If you've been reading this blog for a bit, you may have noticed one or two feeding posts. If you're not familiar with Dakin's history with eating, here's a condensed version: up until about 2 months of age, Dakin ate like a horse. Then the SMARD started kicking in and he ate less and less. At his 'crash', they put a tube down his nose into his stomach to feed him. After he was trached there was never any talk of a permanent feeding tube (which now I realize I was very lucky with--most trached children are automatically g-tubed as a precaution against aspiration). We went home with the nasal feeding tube and attempted to help him eat properly again. That went on for a long time, until this last January, when they said he was eating enough 'real' food to pull the tube. Sometime after that I decided I would change things up and stop the pandering (TV, books, etc.) to get him to eat.
Yeah. He totally shut down except for the liquids. You can't outsmart this kid.
So we have been mostly liquids for many many moons now, but the nutritionist is fussing at me that he needs more variety and needs to be eating off a spoon. (He feeds himself things like cheese, but he takes tiny bites--he's very protective of his airway, thank goodness.) She has suggested the feeding program at Baylor, which for us would be a month long (HELL to the NO) inpatient stay while they attempt to figure out his issue.

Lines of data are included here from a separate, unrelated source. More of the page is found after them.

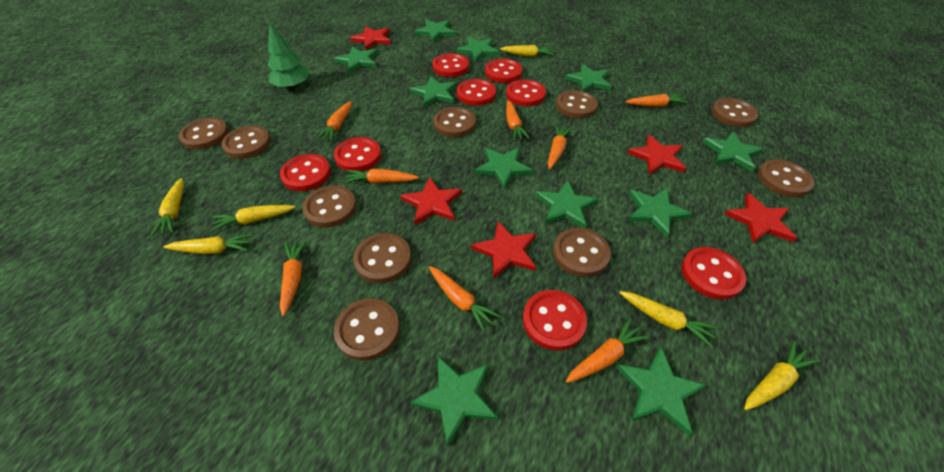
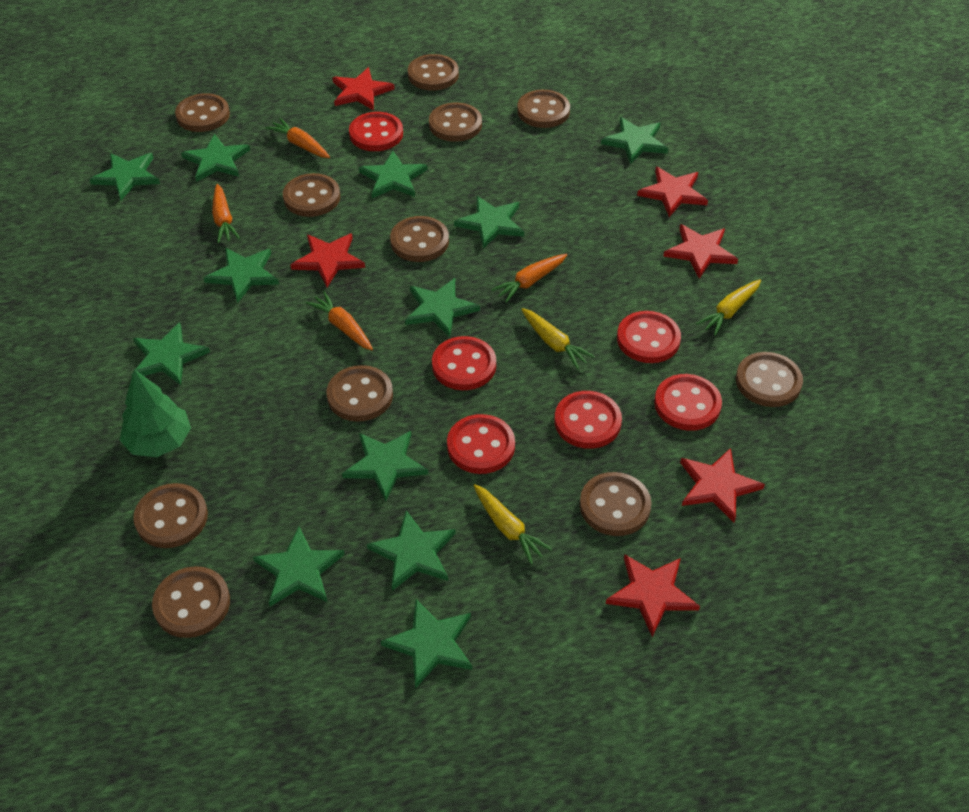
brown button: [179,118,229,150] [222,126,271,159] [302,185,356,228] [334,298,400,361] [353,233,411,283] [433,107,476,137] [553,228,611,277] [556,90,598,118] [712,98,759,127] [758,159,814,197] = 10 -> [133,483,208,548] [152,566,230,638] [175,93,230,132] [283,173,340,217] [327,365,393,422] [390,216,449,262] [408,54,459,90] [429,103,482,142] [517,90,570,128] [580,472,652,536] [736,352,803,407] = 11
green star: [334,46,378,73] [410,76,457,107] [410,356,498,447] [415,20,456,42] [456,37,499,62] [474,148,533,189] [535,180,598,229] [565,64,612,92] [616,347,706,436] [628,188,693,237] [703,131,763,172] = 11 -> [89,153,160,200] [131,323,210,385] [181,134,250,182] [204,248,279,303] [253,527,345,606] [342,431,428,501] [359,151,428,198] [367,511,456,591] [381,599,472,689] [405,278,480,338] [454,196,524,249] [601,117,668,164] = 12
orange carrot: [280,240,307,316] [316,101,352,141] [344,169,419,184] [429,266,500,332] [506,100,530,141] [548,125,572,169] [566,319,649,383] [625,94,689,107] = 8 -> [212,184,240,243] [266,118,330,158] [306,291,373,350] [491,254,567,303] = 4
red button: [280,154,331,191] [334,137,381,171] [432,53,469,77] [457,79,496,106] [485,59,522,83] [506,79,546,106] [523,290,587,350] [681,247,746,300] = 8 -> [349,112,403,151] [432,336,496,390] [447,414,515,474] [554,391,622,449] [617,311,681,363] [654,374,722,431] = 6
red star: [350,26,391,50] [400,177,462,225] [471,221,536,279] [627,135,686,175] [724,193,797,243] = 5 -> [291,233,365,287] [332,67,395,111] [606,554,700,637] [637,167,708,217] [663,224,738,279] [680,448,765,523] = 6
yellow carrot: [151,178,184,236] [163,234,253,254] [211,205,295,232] [500,45,554,57] [619,291,718,347] [744,341,819,410] = 6 -> [473,484,552,564] [521,308,595,369] [696,280,761,336] = 3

She told me that the program focuses on positive reinforcement. They find something that motivates the kiddos to want to eat (I almost laughed out loud at that...boy howdy, he is hard to please). But I thought we'd try something we have done in the past--reading--except change it up a bit. Hitherto we had used more of a negative reinforcement with him (if you don't eat, we won't turn the page)--and in hindsight I should have known that would never work since he is so stubborn.
So we switched to a positive spin on it. We fished out three of his favorite books (you may remember Rainbow Rob) and set down with him and a cup of pudding. We let him know that this was up to him: if he wanted to see the next page, he could take a bite. If not, he didn't have to.
He ate EIGHT ounces of pudding.
Later on, he ate EIGHT ounces of potato soup.
If you don't have your calculator and are as bad at math as I am, that's SIXTEEN ounces of 'real' food. He also put down 4 oz. of carnation, 4 oz of water and 3 oz. of V-8 fusion juice, and will undoubtedly eat more overnight.
So I'm guessing this is working, at least until he checkmates me again. Keep your fingers crossed--he has never eaten that much 'real' food in one day!!